==== Provided entries

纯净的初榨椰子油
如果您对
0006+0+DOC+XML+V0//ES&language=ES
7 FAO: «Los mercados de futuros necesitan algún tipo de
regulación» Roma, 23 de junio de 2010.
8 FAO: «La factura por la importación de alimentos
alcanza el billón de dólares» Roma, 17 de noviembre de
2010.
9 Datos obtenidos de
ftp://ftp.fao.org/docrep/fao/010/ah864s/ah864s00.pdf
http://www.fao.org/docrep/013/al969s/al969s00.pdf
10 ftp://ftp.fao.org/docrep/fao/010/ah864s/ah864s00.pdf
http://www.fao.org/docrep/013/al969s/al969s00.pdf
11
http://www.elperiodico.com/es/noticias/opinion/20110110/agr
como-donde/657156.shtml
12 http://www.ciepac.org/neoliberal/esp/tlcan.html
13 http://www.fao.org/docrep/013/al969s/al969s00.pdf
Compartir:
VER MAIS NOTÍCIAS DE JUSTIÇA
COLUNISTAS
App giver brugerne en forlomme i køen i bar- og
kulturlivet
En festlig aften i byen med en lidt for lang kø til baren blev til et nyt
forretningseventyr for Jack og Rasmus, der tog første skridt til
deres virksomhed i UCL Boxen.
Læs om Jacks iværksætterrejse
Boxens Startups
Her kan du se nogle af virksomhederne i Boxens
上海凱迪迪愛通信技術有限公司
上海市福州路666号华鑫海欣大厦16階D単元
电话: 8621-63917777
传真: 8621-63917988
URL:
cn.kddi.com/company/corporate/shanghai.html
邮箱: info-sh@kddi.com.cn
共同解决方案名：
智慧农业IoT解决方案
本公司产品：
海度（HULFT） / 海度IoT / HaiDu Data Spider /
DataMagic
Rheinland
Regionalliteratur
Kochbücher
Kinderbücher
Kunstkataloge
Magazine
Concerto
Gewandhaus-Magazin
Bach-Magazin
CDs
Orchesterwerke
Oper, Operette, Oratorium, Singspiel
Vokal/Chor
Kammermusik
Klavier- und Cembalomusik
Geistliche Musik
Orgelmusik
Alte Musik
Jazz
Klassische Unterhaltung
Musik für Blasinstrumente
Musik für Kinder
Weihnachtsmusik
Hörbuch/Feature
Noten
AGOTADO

========

The task: Rename "Jazz" to "Blues" throughout the material, and reproduce every line with nothing else changed.

Output of the task:
纯净的初榨椰子油
如果您对
0006+0+DOC+XML+V0//ES&language=ES
7 FAO: «Los mercados de futuros necesitan algún tipo de
regulación» Roma, 23 de junio de 2010.
8 FAO: «La factura por la importación de alimentos
alcanza el billón de dólares» Roma, 17 de noviembre de
2010.
9 Datos obtenidos de
ftp://ftp.fao.org/docrep/fao/010/ah864s/ah864s00.pdf
http://www.fao.org/docrep/013/al969s/al969s00.pdf
10 ftp://ftp.fao.org/docrep/fao/010/ah864s/ah864s00.pdf
http://www.fao.org/docrep/013/al969s/al969s00.pdf
11
http://www.elperiodico.com/es/noticias/opinion/20110110/agr
como-donde/657156.shtml
12 http://www.ciepac.org/neoliberal/esp/tlcan.html
13 http://www.fao.org/docrep/013/al969s/al969s00.pdf
Compartir:
VER MAIS NOTÍCIAS DE JUSTIÇA
COLUNISTAS
App giver brugerne en forlomme i køen i bar- og
kulturlivet
En festlig aften i byen med en lidt for lang kø til baren blev til et nyt
forretningseventyr for Jack og Rasmus, der tog første skridt til
deres virksomhed i UCL Boxen.
Læs om Jacks iværksætterrejse
Boxens Startups
Her kan du se nogle af virksomhederne i Boxens
上海凱迪迪愛通信技術有限公司
上海市福州路666号华鑫海欣大厦16階D単元
电话: 8621-63917777
传真: 8621-63917988
URL:
cn.kddi.com/company/corporate/shanghai.html
邮箱: info-sh@kddi.com.cn
共同解决方案名：
智慧农业IoT解决方案
本公司产品：
海度（HULFT） / 海度IoT / HaiDu Data Spider /
DataMagic
Rheinland
Regionalliteratur
Kochbücher
Kinderbücher
Kunstkataloge
Magazine
Concerto
Gewandhaus-Magazin
Bach-Magazin
CDs
Orchesterwerke
Oper, Operette, Oratorium, Singspiel
Vokal/Chor
Kammermusik
Klavier- und Cembalomusik
Geistliche Musik
Orgelmusik
Alte Musik
Blues
Klassische Unterhaltung
Musik für Blasinstrumente
Musik für Kinder
Weihnachtsmusik
Hörbuch/Feature
Noten
AGOTADO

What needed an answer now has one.